Dans notre programme Savanturiers-École de la Recherche, dirigé par Ange Ansour, les enfants explorent la connaissance en posant des questions à leur enseignant ou à toute personne qu’ils jugent pertinente. Une classe de CE1-CE2 a travaillé avec une roboticienne sur le handicap. Après avoir interviewé des personnes malvoyantes et des experts, ils ont imaginé des chaussures connectées pour un enfant aveugle. Récompensées par un prix de recherche de la Fondation Saint-Pierre, habituellement destiné aux adultes, ces « ShoeShoe » alertent en cas d’obstacles et donnent des informations vocales sur l’environnement proche. Des centaines de classes, de la maternelle au lycée, se sont emparées des Savanturiers et plus de 30 000 professeurs s’y sont formés à travers nos MOOC. Ce programme démontre que tous les avis ont le droit d’être entendus – même s’ils n’ont pas la même force – et qu’ils peuvent tous servir à construire ensemble des solutions bénéficiant à tous. F. T. :

Comment ces pratiques aident-elles autrement les plus vulnérables ? S. L. : En

prônant l’attention à autrui, l’éthique du care nous incite non seulement à prendre soin des personnes fragilisées, mais aussi à soutenir les systèmes de solidarité, à aider les aidants, et à soigner les soignants. Je pense, par exemple, aux initiatives de balluchonnage, qui relaient pendant une ou deux semaines les aidants familiaux, notamment les conjoints de personnes ayant la maladie d’Alzheimer, afin qu’ils soufflent. Autre bénéfice attendu de l’éthique du care : lutter contre les inégalités salariales entre les hommes et les femmes et contre la précarité en général. En effet, 71 % des infirmiers et 80 % des aides-soignants sont des femmes.

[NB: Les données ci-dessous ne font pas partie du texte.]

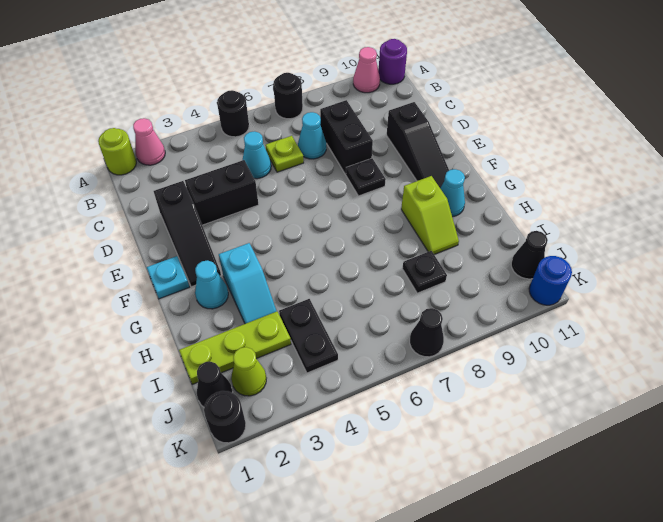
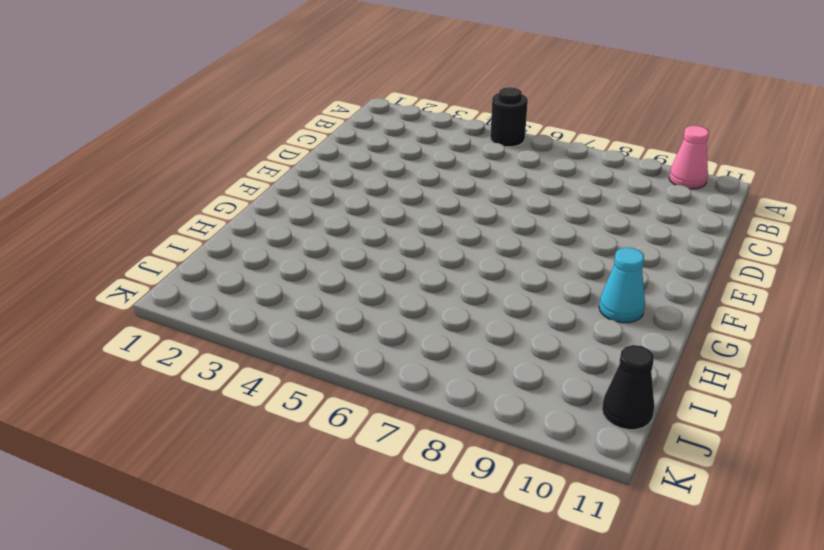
none -> lime round brick A1 level 1
none -> pink cone A2 level 1
none -> black round brick A7 level 1

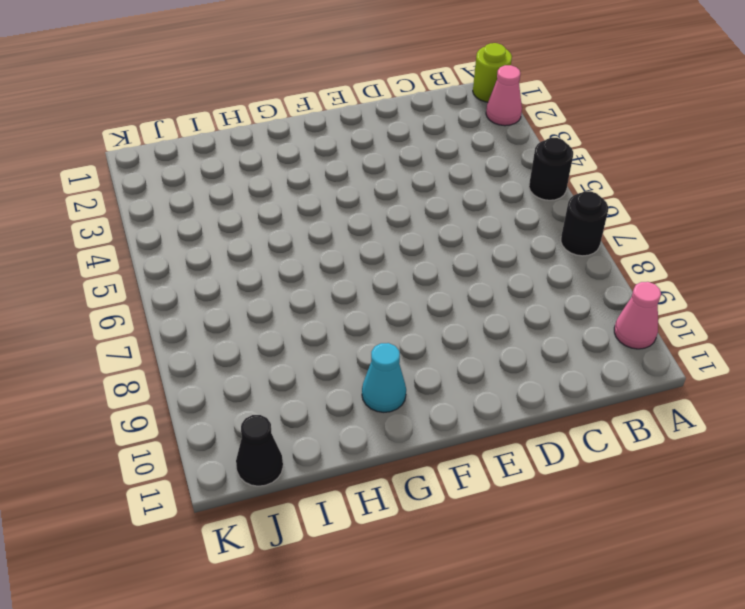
none -> purple round brick A11 level 1
none -> cyan cone C5 level 1
none -> lime plate C6 level 1

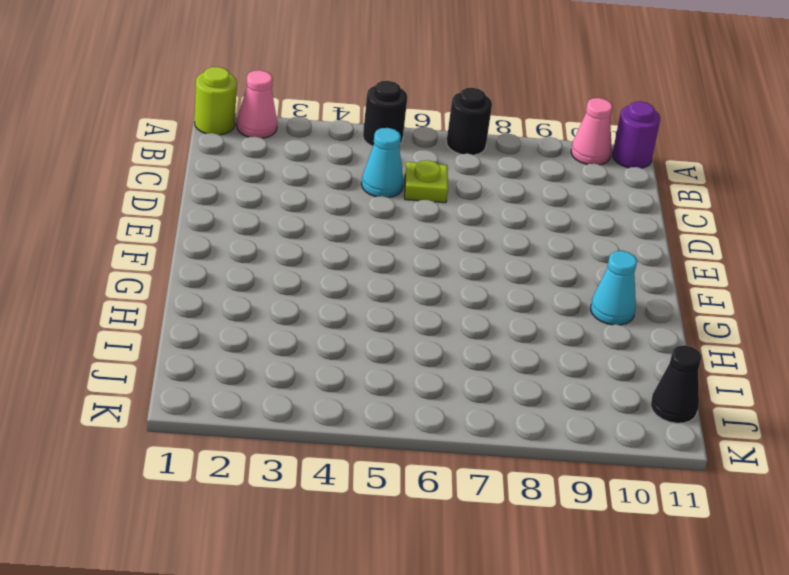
none -> cyan cone C7 level 1
none -> black brick C8:D8 level 1
none -> black slope D2:F2 level 1 top D

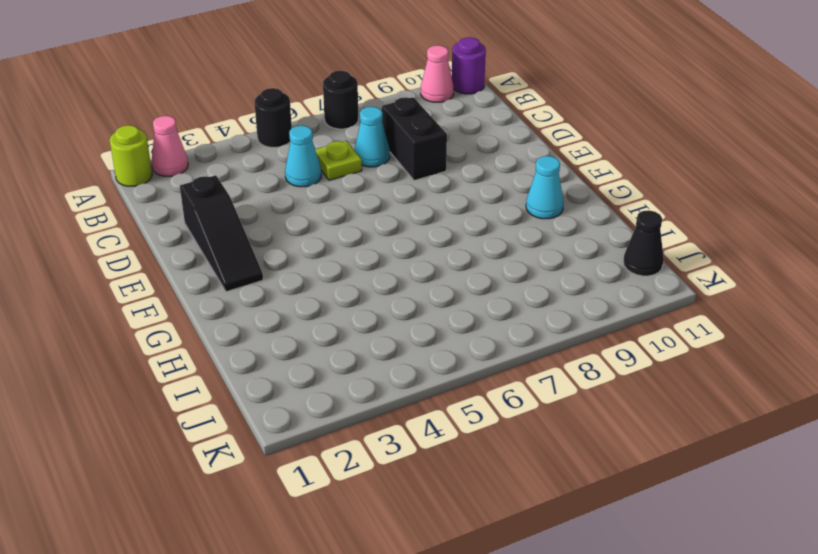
none -> black brick D3:D4 level 1
none -> black slope D10:F10 level 1 top D
none -> black plate E8 level 1

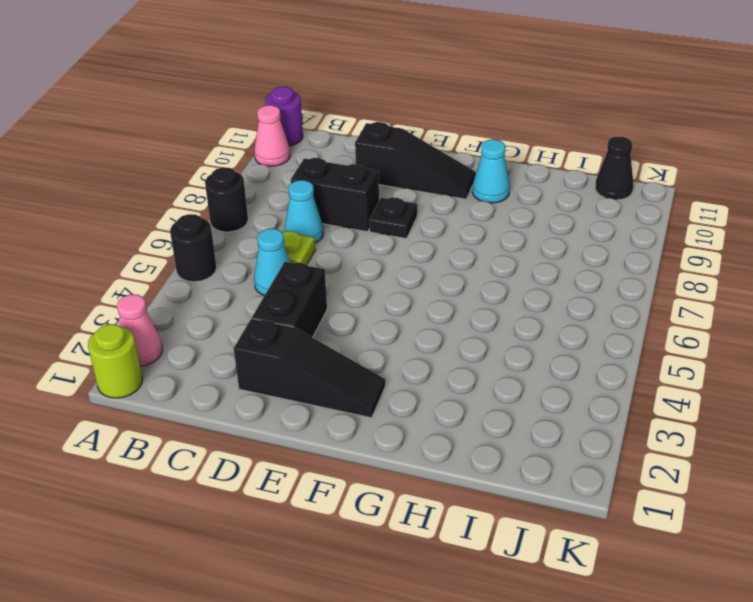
none -> cyan plate F1 level 1
none -> cyan cone G2 level 1
none -> cyan slope G3:H3 level 1 top G

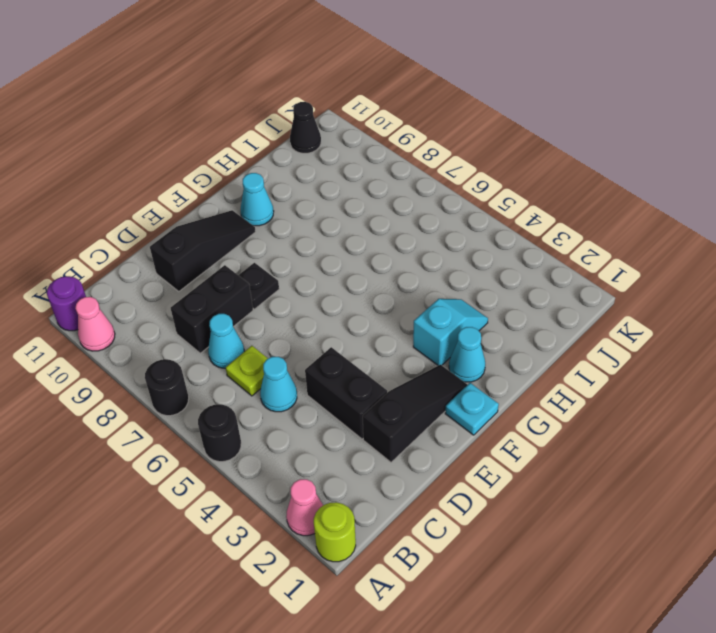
none -> lime slope G9:H9 level 1 top G
none -> lime plate I1:I3 level 1
none -> black plate I4:J4 level 1

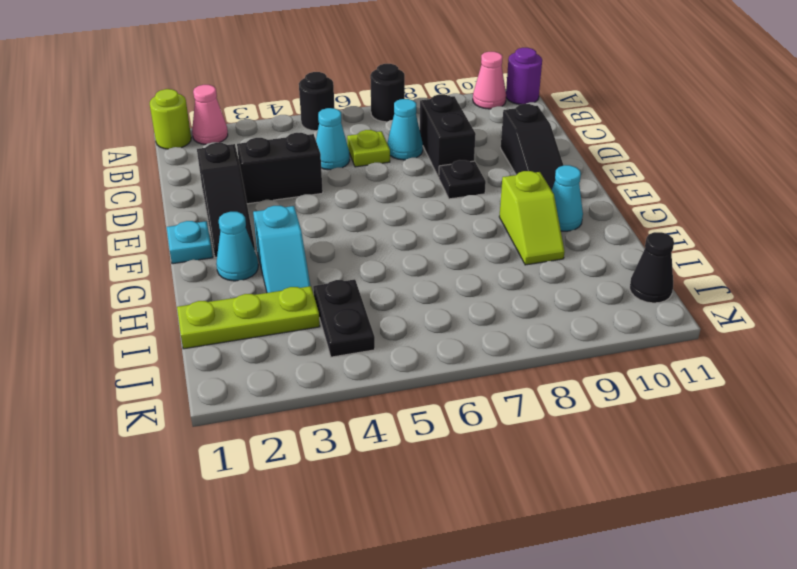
none -> black plate I8 level 1
none -> black cone J1 level 1
none -> lime cone J2 level 1

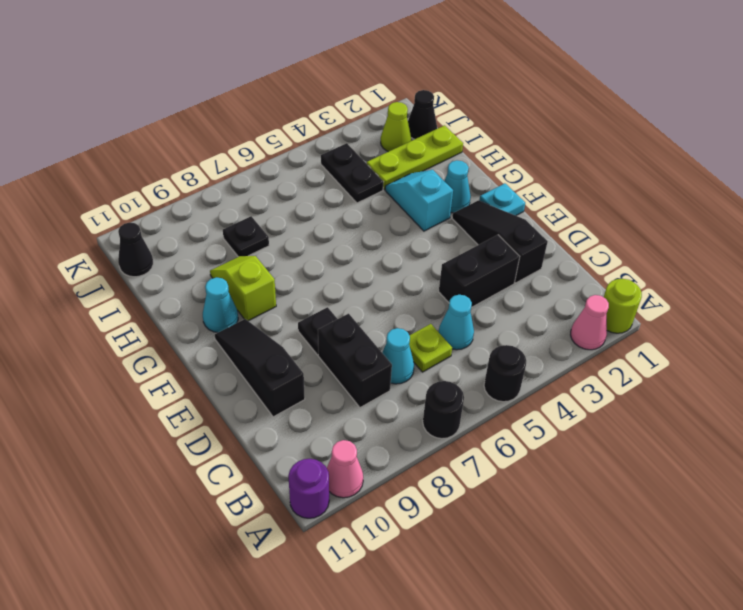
none -> black round brick K1 level 1
none -> black cone K7 level 1
none -> blue round brick K11 level 1

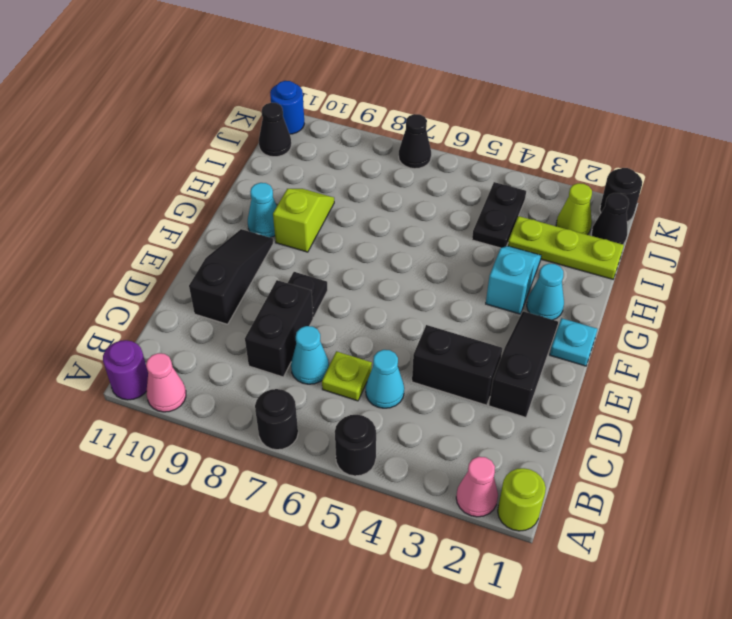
none -> black plate I8 level 1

Si l’on y ajoute les professionnels de l’entretien, les aides à domicile et plus largement tous les métiers de l’accompagnement, on se rend compte à quel point le travail du care est assuré pour l’essentiel par des femmes et des personnes pauvres, pour beaucoup issues de l’immigration. En travaillant à la reconnaissance du care comme un travail et un ensemble de compétences essentiels à la collectivité, l’éthique du care lutte pour que les travailleurs, et donc surtout les travailleuses, du care soient mieux payés, mieux protégés et mieux représentés.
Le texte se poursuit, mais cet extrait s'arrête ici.